■ List of tasks ■
1. Could you set down the article on Brexit and the Welsh tech scene word for word, from "Startup companies are" up to and including "planning to set up."?
2. Could you continue the article on Brexit and the Welsh tech scene from its last sentence?

(Beginning of Document section)

Brexit: The impact on Wales and its tech scene
by Askar Sheibani, June 21
After months of speculation, the future of the UK’s EU membership will finally be decided on 23rd June. The EU referendum will give UK citizens a choice many of them have never been given before – whether the country should or shouldn’t be part of the European Union. Naturally, this decision has been met with some debate, not least because ‘Brexit’ is becoming more of a reality than many people previously anticipated.
Observing opinion polls, the decision to leave or remain in the EU is constantly swaying back and forth. A YouGov poll conducted on 10 June revealed that 43 percent of UK citizens would vote to leave the EU, while 42 percent would vote to remain and 15 percent are uncertain. Just four days earlier, on the 6 June, the vote was 43 percent to remain, 42 percent to leave and 15 percent were uncertain.
Hanging in the balance of this uncertainty is the future of companies based in Wales – such as The Comtek Group and our neighbours, Airbus, Toyota and ConvaTec. Our local communities and employees are similarly affected. Technology companies like Comtek often benefit from the EU; being part of something bigger gives us access to a skilled labour market, plus it affords us additional investment and trade opportunities. Withdrawal will impact our competitiveness and will have a knock on affect for the community. The worry is that Brexit could lead to ‘Techxit,’ where technology companies are forced to leave or withdraw their investment from Wales entirely.
Employment, skills and entrepreneurship
There’s currently a mismatch between the skills required by employers and the skills available. This is being referred to as the ‘skills gap’ and nowhere is this more apparent than in the technology sector. According to a report by the Recruitment and Employment Confederation and Markit, there was a healthy demand for staff in May this year, particularly in the engineering sector, which saw the strongest growth of demand for services.
Despite this growth, there was a decline in candidate availability, which means engineering companies are either overstretched or having to turn down work.Being part of the EU provides companies with easy access to a huge pool of talent that will help the UK to overcome the skills gap. Any citizen within the EU can live, work and study in any European country without much bureaucratic processes.
For example, it took The Comtek Group around a year to hire a software engineer from India, whereas it took only four weeks to hire a software engineer from Italy. If the UK withdraws from the EU, the years of economic uncertainty to follow could leave European workers reluctant to work in the country unless their immigration status is for the long-term.
This, combined with the fact that many engineering courses at British universities are well attended by overseas students, means that we will be starving the UK of skilled engineers and widening the skills gap, rather than closing it.
The EU also provides funding for apprenticeships and programmes such as Jobs Growth Wales, which has created six-month job opportunities for young people to gain valuable work experience. While the programme is funded by the Welsh Government, the European social fund has contributed £25 million to support the programme. Withdrawing from the EU could mean that EU-funded apprenticeship schemes and programmes will be at risk.
Startup companies are also given access to valuable resources, including financial support and initiatives, such as Startup Europe, which aims to strengthen web and IT entrepreneurs so that their business can grow in the EU. As an entrepreneur myself, and having run Dragons’ Den style events with the local Flintshire council to find and nourish young entrepreneurs within the area, I know how hard it is to find money and resources to expand and sustain a business. While British entrepreneurs may turn to local universities and apprenticeship schemes for support, these can often take years of planning to set up.

(End of Document section)
(Beginning of Available data)

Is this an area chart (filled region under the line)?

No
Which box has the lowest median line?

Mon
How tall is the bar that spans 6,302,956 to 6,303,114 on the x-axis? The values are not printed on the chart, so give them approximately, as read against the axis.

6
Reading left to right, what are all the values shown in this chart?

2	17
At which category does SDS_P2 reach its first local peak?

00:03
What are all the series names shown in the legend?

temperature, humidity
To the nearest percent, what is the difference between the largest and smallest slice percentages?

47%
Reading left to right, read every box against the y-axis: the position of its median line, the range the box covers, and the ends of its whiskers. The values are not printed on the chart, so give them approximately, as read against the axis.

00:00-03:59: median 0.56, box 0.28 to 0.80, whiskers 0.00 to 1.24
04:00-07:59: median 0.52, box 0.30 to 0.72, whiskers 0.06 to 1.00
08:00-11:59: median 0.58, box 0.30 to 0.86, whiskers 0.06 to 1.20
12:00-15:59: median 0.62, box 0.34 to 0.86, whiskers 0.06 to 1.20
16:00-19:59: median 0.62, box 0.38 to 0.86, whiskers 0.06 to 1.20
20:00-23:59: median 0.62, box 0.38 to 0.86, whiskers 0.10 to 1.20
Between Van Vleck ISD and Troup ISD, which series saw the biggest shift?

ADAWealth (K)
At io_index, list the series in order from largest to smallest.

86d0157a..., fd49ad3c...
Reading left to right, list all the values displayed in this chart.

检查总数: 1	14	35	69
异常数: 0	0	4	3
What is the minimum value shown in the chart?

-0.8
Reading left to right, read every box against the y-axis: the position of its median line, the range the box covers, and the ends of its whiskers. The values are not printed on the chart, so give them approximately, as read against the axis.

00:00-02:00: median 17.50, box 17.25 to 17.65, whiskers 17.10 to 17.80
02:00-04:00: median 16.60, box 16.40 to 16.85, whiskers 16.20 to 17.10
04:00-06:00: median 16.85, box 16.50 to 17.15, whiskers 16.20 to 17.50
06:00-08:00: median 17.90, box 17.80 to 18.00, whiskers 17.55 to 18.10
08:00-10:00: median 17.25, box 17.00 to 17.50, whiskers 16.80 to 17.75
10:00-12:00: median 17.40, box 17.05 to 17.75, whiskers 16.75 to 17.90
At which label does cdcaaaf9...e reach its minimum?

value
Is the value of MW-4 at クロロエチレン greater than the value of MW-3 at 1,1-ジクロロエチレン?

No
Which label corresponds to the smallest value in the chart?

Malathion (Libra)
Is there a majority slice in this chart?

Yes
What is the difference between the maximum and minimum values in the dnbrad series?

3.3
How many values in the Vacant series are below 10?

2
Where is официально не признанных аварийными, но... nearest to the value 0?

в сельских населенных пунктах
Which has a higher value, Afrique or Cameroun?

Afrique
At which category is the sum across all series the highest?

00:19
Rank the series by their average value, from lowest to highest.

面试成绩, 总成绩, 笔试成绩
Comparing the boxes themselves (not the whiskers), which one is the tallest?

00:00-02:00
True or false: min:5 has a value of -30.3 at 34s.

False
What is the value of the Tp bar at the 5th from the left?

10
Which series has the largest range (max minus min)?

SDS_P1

(End of Available data)

■ Responses by item number ■
1.
Startup companies are also given access to valuable resources, including financial support and initiatives, such as Startup Europe, which aims to strengthen web and IT entrepreneurs so that their business can grow in the EU. As an entrepreneur myself, and having run Dragons’ Den style events with the local Flintshire council to find and nourish young entrepreneurs within the area, I know how hard it is to find money and resources to expand and sustain a business. While British entrepreneurs may turn to local universities and apprenticeship schemes for support, these can often take years of planning to set up.

2.
Trade and competition
Seamless trade across Europe is critical for businesses to thrive and compete with international firms. Exporting products to countries outside of the EU can be difficult for UK businesses because of the cross-border barriers for trade.
In fact, it’s often only larger companies that are able to comfortably trade outside of Europe because of the cost, time and resources involved. By having access to the European market, where trade controls are not an issue, companies can better compete with larger firms inside the EU, consequently fighting any anti-competitive practices.
The Comtek Group, for example, currently ships its repairs seamlessly between its UK and German offices, meaning that the company can make best use of its resources to serve its customer base across Europe. It can also easily move its employees between its European offices to deal with increases in demand. When exporting to countries outside of the EU – such as Brazil – cross-border barriers for trade can result in waits of up to six months for Comtek repairs to reach the customer, through no fault of the company itself.
While larger companies are harder to compete against for small businesses, they are vital to the success of the UK economy. Brexit may push these multi-nationals, of which there are many in Wales, to move investment away from the UK in favour of EU member states. This could result in the loss of thousands of jobs and will significantly impact the development of our communities.
I strongly believe that the UK should remain a member of the EU. For countries such as Wales, membership has opened up a huge market with a population of around half a billion and no cross border barriers for trade.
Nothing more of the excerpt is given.